» **TASK ITEM**
The entries below are to be repeated exactly, with the pictures left out.
[RECORD EXCERPTS — start]
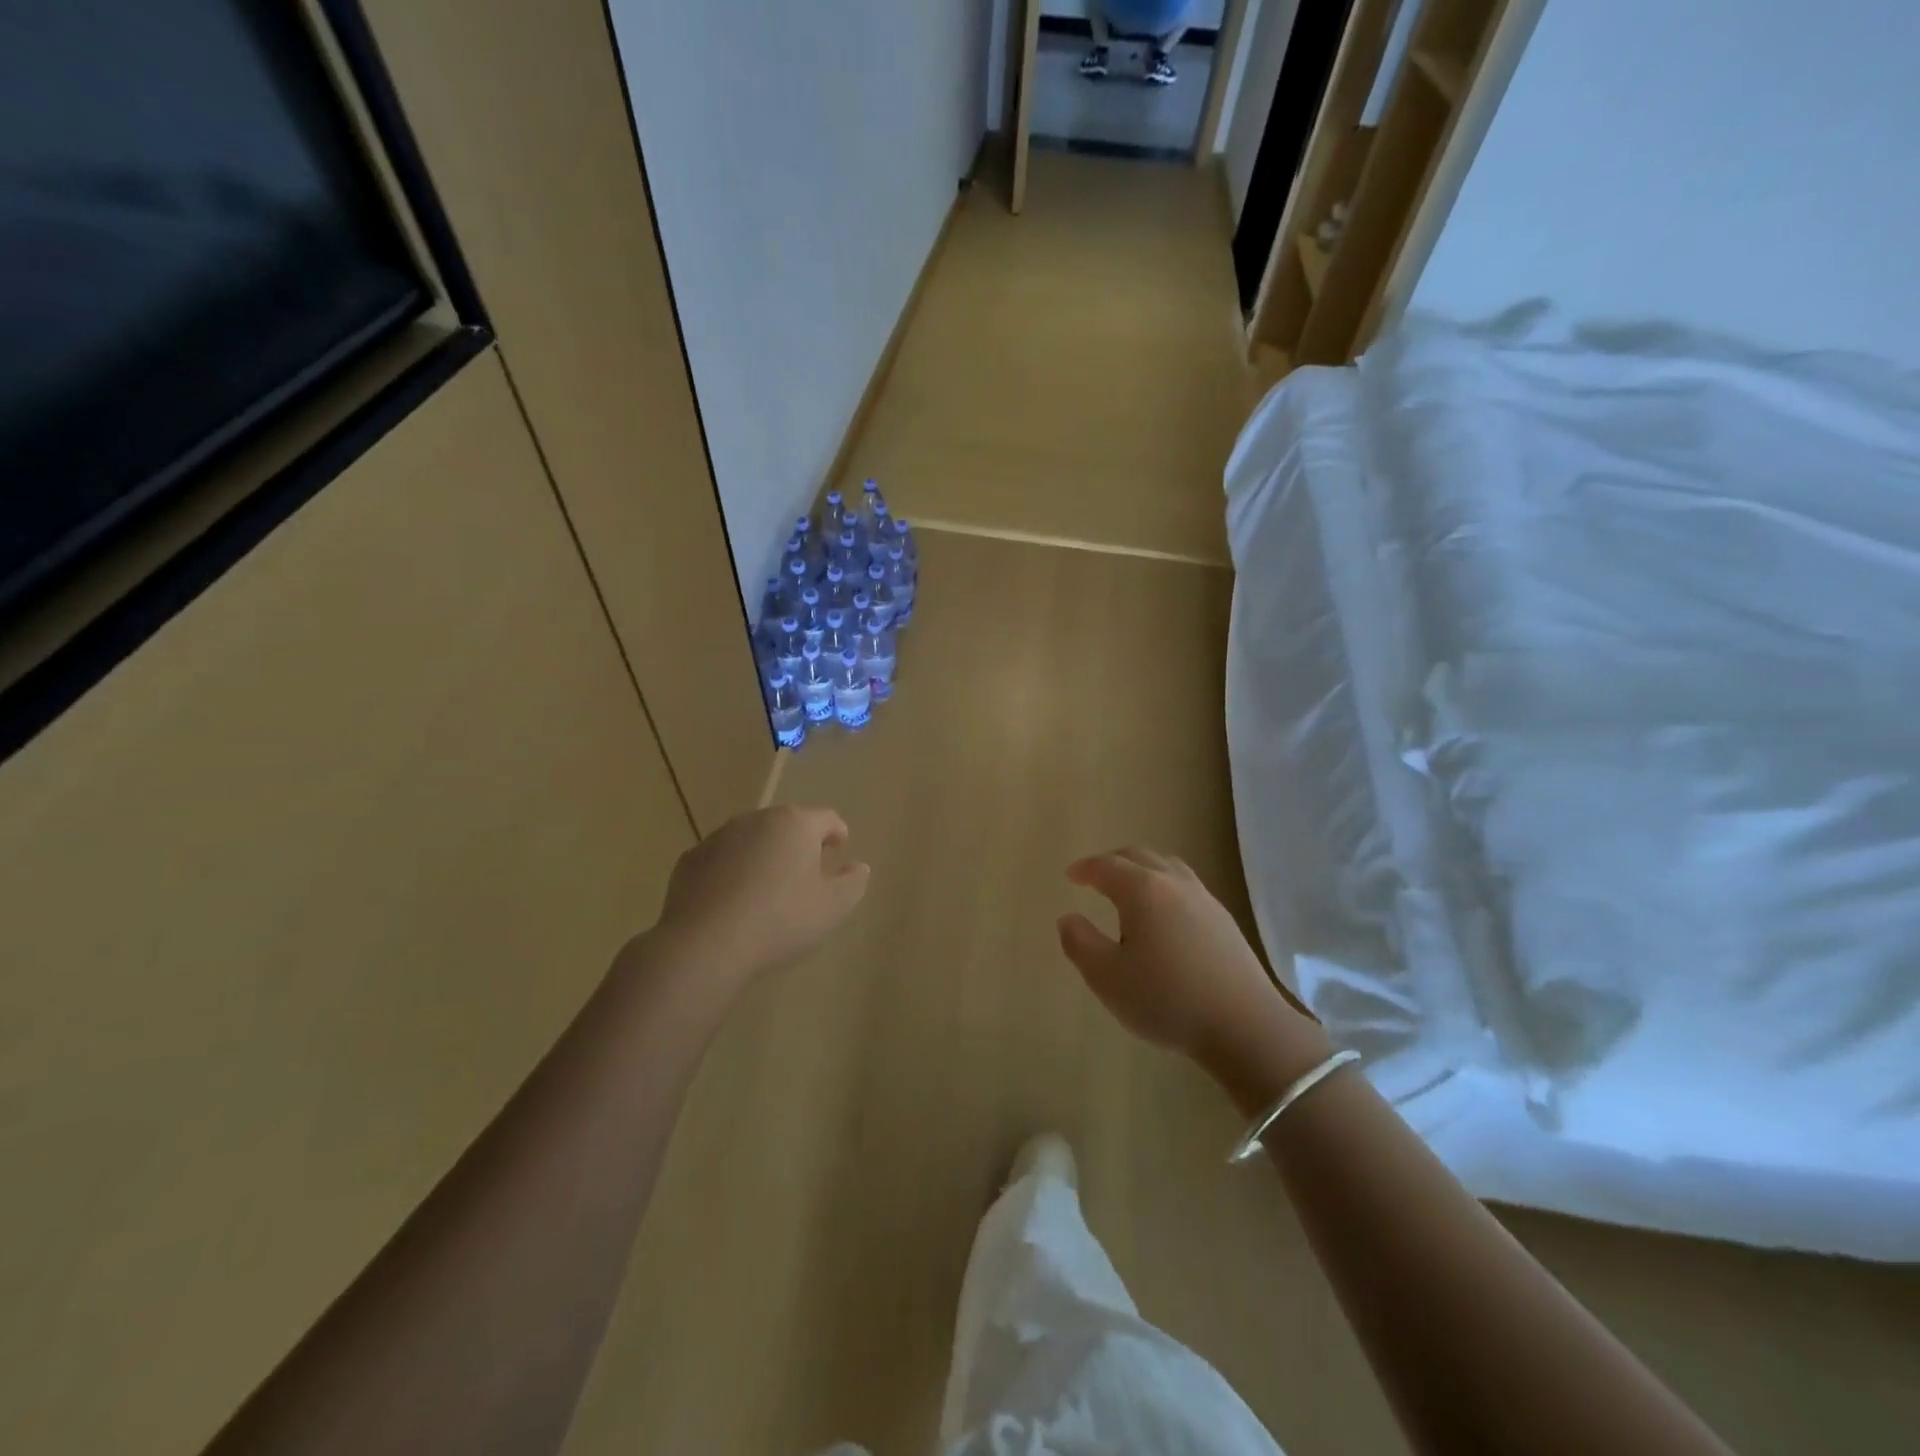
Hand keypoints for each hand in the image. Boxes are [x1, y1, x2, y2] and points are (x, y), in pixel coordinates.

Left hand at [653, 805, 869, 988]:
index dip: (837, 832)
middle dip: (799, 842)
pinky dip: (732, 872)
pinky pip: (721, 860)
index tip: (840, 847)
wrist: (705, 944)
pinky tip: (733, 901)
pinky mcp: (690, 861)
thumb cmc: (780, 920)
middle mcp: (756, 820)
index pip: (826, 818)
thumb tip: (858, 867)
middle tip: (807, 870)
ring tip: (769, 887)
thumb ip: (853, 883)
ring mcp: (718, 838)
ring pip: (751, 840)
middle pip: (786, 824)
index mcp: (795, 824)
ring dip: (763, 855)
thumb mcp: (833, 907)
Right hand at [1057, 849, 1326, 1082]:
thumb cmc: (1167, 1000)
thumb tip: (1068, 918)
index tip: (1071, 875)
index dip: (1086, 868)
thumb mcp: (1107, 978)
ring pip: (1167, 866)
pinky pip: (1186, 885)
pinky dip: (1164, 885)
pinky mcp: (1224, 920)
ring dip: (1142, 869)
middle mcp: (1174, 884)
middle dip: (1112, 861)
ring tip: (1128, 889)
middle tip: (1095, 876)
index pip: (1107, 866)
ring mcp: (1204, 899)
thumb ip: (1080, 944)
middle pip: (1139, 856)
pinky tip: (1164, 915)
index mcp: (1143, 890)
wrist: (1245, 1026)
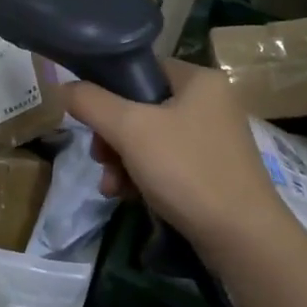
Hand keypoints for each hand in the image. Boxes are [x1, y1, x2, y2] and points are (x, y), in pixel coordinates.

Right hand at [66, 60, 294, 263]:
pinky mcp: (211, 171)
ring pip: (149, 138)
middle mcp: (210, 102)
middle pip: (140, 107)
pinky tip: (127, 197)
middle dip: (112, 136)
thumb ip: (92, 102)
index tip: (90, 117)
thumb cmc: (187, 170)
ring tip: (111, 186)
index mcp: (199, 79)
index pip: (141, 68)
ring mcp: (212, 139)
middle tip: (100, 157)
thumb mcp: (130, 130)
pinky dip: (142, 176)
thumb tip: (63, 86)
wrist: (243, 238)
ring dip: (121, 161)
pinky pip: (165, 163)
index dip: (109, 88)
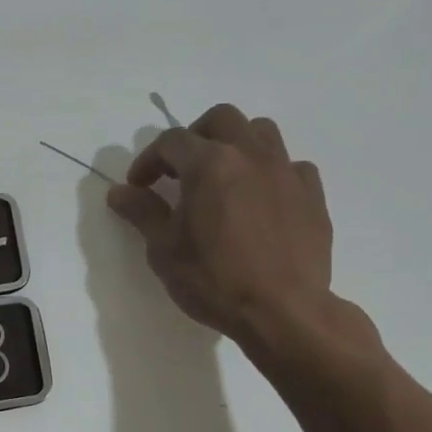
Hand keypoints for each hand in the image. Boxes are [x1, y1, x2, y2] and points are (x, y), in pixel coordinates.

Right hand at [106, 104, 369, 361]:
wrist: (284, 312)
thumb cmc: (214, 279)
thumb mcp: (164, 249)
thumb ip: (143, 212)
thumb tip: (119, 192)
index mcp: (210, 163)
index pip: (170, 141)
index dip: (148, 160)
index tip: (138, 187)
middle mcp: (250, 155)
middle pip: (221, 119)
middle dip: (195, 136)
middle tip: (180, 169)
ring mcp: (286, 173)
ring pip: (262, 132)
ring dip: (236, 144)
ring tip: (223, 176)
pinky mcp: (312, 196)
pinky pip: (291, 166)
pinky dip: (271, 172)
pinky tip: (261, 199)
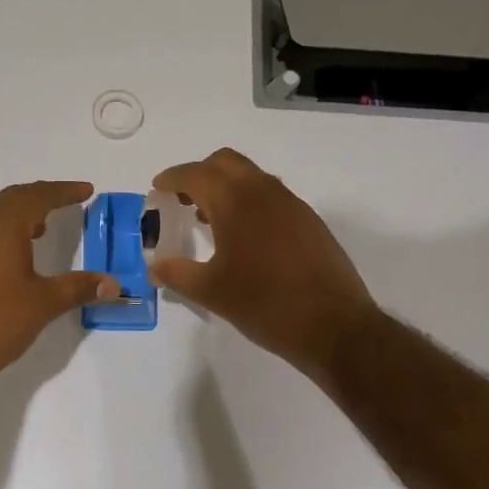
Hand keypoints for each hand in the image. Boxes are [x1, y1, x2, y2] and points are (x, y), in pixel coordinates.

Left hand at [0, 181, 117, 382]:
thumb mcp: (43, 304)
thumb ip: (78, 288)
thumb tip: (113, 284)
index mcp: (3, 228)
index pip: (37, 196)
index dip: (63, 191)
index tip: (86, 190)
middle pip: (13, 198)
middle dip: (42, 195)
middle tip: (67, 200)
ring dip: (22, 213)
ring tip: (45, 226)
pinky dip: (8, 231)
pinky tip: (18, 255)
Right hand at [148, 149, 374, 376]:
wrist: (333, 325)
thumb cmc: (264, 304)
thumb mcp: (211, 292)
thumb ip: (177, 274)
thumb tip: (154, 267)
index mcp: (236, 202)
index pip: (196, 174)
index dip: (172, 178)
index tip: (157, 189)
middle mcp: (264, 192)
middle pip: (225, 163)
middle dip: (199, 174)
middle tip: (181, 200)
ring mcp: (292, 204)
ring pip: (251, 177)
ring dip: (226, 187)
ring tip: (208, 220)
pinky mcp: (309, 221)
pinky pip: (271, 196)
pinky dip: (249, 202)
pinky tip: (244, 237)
[RECORD EXCERPTS — finish]
» **WRITTEN SOLUTION**
Hand keypoints for each hand in the image. Boxes are [x1, y1, x2, y2] and points are (x, y), in pixel coordinates.

Left hand at [653, 805, 869, 988]:
index dip: (837, 832)
middle dip: (799, 842)
pinky dip: (732, 872)
pinky pip: (721, 860)
index tip: (840, 847)
wrist: (705, 944)
pinky tip: (733, 901)
pinky mcp: (690, 861)
thumb cmc: (780, 920)
middle mcp: (756, 820)
index pip: (826, 818)
thumb tip: (858, 867)
middle tip: (807, 870)
ring tip: (769, 887)
thumb ip: (853, 883)
ring mcp: (718, 838)
ring pip: (751, 840)
middle pip: (786, 824)
index mcp: (795, 824)
ring dip: (763, 855)
thumb mcp: (833, 907)
Right hand at [1057, 849, 1326, 1082]:
thumb cmc: (1167, 1000)
thumb tip: (1068, 918)
index tip: (1071, 875)
index dip: (1086, 868)
thumb mcp: (1107, 978)
ring pip: (1167, 866)
pinky pip: (1186, 885)
pinky dip: (1164, 885)
pinky mcp: (1224, 920)
ring dip: (1142, 869)
middle mcp: (1174, 884)
middle dip: (1112, 861)
ring tip: (1128, 889)
middle tip: (1095, 876)
index pip: (1107, 866)
ring mcp: (1204, 899)
thumb ip: (1080, 944)
middle pip: (1139, 856)
pinky tip: (1164, 915)
index mcp: (1143, 890)
wrist: (1245, 1026)
Hand keypoints for each hand in the image. Boxes are [x1, y1, x2, y2] and points are (x, y), in pixel coordinates.

Right hand at [66, 60, 294, 263]:
pinky mcp: (211, 171)
ring pip: (149, 138)
middle mcp: (210, 102)
middle pip: (140, 107)
pinky tip: (127, 197)
middle dip: (112, 136)
thumb ip: (92, 102)
index tip: (90, 117)
thumb cmc: (187, 170)
ring tip: (111, 186)
index mcp: (199, 79)
index pip: (141, 68)
ring mcp: (212, 139)
middle tip: (100, 157)
thumb mcp: (130, 130)
pinky dip: (142, 176)
thumb tip: (63, 86)
wrist: (243, 238)
ring dip: (121, 161)
pinky pip: (165, 163)
index dip: (109, 88)
Hand keypoints for each hand in the image. Boxes are [x1, y1, x2, y2] and points are (x, y), in pixel coordinates.

Right hand at [106, 104, 369, 361]:
wrist: (284, 312)
thumb cmc: (214, 279)
thumb mcp: (164, 249)
thumb ip: (143, 212)
thumb tip: (119, 192)
index mcp: (210, 163)
index pip: (170, 141)
index dip: (148, 160)
index tip: (138, 187)
middle mcp: (250, 155)
middle pip: (221, 119)
middle dip: (195, 136)
middle tip: (180, 169)
ring mcp: (286, 173)
ring pip: (262, 132)
ring dip: (236, 144)
ring tip: (223, 176)
pinky mcp: (312, 196)
pinky pip: (291, 166)
pinky dip: (271, 172)
pinky tip: (261, 199)
Hand keypoints for each hand in the image. Boxes are [x1, y1, x2, y2] and points are (x, y), in pixel coordinates.

Left hand at [0, 181, 117, 382]:
thumb mcp: (43, 304)
thumb ip: (78, 288)
thumb tip: (113, 284)
index mcp: (3, 228)
index pip: (37, 196)
index dip: (63, 191)
index tip: (86, 190)
middle pip: (13, 198)
middle dip: (42, 195)
middle tip: (67, 200)
ring dip: (22, 213)
ring tip: (45, 226)
pinky dip: (8, 231)
pinky tip: (18, 255)
Right hand at [148, 149, 374, 376]:
wrist: (333, 325)
thumb cmc: (264, 304)
thumb mcp: (211, 292)
thumb ip: (177, 274)
thumb tip: (154, 267)
index mcp: (236, 202)
index pip: (196, 174)
index dip: (172, 178)
index tip: (157, 189)
middle mcp: (264, 192)
middle pip: (225, 163)
middle dip: (199, 174)
middle tip: (181, 200)
ring mcp: (292, 204)
ring pip: (251, 177)
ring dip: (226, 187)
ring tip: (208, 220)
pinky mcp: (309, 221)
pinky pip: (271, 196)
pinky dip: (249, 202)
pinky tip: (244, 237)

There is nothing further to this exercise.